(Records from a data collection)
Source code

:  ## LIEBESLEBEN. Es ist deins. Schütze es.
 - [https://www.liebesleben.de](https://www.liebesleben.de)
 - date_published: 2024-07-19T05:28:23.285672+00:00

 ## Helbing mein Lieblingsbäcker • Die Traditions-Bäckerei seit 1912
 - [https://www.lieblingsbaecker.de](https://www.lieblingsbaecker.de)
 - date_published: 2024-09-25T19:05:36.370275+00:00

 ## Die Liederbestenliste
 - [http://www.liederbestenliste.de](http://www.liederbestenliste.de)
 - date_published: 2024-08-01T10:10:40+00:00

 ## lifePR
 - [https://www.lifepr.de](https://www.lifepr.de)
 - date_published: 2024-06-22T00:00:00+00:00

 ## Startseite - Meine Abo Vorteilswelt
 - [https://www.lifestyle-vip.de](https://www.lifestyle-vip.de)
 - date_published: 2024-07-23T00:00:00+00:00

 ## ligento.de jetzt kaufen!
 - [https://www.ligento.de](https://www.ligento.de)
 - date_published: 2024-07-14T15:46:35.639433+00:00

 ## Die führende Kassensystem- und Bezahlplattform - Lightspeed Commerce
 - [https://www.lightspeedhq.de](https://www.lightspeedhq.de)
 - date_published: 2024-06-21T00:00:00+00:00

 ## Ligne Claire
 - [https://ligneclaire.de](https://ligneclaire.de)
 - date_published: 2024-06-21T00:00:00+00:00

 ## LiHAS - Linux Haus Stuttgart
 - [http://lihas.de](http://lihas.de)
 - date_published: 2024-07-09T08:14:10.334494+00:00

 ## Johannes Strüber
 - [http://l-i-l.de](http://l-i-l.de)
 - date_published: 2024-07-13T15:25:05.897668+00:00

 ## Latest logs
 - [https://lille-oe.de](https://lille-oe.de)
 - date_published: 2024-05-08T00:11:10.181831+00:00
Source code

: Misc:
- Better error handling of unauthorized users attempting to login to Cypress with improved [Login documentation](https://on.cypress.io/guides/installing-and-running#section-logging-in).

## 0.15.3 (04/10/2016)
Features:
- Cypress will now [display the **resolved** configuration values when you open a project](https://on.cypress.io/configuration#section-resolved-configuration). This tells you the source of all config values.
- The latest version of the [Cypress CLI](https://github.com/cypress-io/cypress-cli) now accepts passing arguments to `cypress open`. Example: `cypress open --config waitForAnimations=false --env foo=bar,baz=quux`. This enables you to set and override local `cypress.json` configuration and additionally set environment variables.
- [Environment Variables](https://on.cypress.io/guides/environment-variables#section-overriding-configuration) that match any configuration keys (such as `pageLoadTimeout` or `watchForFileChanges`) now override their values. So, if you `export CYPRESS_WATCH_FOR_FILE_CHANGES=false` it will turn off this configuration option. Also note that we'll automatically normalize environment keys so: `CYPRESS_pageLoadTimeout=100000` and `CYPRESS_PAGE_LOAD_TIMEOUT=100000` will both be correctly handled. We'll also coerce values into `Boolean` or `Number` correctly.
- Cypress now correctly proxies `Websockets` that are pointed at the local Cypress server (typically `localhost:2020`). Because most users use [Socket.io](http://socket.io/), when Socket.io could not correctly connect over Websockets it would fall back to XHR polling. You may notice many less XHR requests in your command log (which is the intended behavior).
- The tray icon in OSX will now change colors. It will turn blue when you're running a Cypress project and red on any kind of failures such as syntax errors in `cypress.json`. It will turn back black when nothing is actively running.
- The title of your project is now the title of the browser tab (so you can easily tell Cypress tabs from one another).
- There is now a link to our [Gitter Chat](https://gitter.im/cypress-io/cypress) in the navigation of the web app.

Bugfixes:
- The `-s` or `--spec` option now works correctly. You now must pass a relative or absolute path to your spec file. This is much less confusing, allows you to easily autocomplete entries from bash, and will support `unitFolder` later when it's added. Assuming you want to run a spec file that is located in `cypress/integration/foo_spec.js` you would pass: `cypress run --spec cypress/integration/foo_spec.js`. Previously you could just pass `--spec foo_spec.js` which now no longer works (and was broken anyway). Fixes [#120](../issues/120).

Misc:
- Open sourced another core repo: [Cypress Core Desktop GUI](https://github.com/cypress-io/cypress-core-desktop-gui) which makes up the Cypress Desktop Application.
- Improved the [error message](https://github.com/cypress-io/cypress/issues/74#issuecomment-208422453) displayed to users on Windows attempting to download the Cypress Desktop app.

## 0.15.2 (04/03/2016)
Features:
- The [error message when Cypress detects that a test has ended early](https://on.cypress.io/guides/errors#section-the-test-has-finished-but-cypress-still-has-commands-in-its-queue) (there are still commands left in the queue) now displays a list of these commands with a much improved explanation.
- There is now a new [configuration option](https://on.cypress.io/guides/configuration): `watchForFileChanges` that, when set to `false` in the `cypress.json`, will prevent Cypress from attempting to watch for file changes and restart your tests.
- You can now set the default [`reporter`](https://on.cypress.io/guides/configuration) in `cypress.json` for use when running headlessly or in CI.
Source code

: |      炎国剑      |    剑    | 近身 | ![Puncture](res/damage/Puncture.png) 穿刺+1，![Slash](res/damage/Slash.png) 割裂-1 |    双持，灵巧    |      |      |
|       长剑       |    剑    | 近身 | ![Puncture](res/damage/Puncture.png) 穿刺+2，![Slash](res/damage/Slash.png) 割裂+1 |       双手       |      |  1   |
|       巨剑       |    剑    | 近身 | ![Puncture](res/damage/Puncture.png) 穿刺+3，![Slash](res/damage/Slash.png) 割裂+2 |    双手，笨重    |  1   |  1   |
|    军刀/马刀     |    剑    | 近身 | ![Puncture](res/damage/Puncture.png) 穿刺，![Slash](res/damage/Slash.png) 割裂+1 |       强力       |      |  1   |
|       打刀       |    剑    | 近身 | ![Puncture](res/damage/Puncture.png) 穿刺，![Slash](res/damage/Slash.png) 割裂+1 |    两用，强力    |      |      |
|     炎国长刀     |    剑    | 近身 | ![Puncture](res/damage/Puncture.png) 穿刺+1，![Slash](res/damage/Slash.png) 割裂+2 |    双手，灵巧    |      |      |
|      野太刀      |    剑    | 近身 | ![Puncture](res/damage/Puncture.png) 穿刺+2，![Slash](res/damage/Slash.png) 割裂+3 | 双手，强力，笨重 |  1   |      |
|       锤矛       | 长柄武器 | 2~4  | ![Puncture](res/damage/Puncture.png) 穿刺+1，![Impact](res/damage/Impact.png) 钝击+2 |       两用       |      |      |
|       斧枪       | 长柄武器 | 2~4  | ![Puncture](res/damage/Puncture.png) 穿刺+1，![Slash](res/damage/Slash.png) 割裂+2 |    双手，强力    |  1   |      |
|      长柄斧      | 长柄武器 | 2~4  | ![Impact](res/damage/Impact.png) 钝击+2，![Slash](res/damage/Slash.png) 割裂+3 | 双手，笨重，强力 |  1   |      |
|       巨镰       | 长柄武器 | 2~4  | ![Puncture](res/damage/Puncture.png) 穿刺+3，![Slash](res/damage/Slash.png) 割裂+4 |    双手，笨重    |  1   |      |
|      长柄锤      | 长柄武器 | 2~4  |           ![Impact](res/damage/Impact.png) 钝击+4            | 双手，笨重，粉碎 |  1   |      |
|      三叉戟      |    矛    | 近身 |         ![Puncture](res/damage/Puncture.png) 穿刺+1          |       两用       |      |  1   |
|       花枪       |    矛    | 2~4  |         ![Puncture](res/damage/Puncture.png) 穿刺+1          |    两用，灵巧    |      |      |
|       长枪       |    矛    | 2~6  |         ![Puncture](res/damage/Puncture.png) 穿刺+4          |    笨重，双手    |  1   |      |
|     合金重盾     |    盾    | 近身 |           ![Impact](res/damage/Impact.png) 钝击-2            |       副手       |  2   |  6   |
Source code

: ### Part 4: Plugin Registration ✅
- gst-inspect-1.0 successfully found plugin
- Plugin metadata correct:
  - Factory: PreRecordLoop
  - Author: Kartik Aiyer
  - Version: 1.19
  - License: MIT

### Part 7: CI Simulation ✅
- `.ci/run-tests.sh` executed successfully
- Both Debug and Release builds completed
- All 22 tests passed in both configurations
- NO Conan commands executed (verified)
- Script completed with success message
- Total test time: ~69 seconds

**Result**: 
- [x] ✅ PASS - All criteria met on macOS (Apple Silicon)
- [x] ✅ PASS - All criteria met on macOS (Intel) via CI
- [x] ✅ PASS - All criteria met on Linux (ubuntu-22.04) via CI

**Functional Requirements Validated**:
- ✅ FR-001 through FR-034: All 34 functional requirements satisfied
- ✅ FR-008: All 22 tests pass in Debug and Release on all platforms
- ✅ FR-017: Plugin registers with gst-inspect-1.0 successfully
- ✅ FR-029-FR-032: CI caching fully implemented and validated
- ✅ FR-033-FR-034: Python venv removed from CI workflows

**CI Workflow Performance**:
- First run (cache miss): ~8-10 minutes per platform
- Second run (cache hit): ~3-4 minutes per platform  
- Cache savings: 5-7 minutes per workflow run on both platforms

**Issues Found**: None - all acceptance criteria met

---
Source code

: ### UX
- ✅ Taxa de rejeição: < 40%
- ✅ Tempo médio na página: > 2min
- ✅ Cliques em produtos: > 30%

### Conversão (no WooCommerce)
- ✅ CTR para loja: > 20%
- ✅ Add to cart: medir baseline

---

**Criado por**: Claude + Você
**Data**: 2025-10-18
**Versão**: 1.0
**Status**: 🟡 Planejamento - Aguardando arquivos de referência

REQUIREMENT: Among the lines above, find those with the string "Release" and copy them.

SOLUTION TO THE EXERCISE:
- Both Debug and Release builds completed
- ✅ FR-008: All 22 tests pass in Debug and Release on all platforms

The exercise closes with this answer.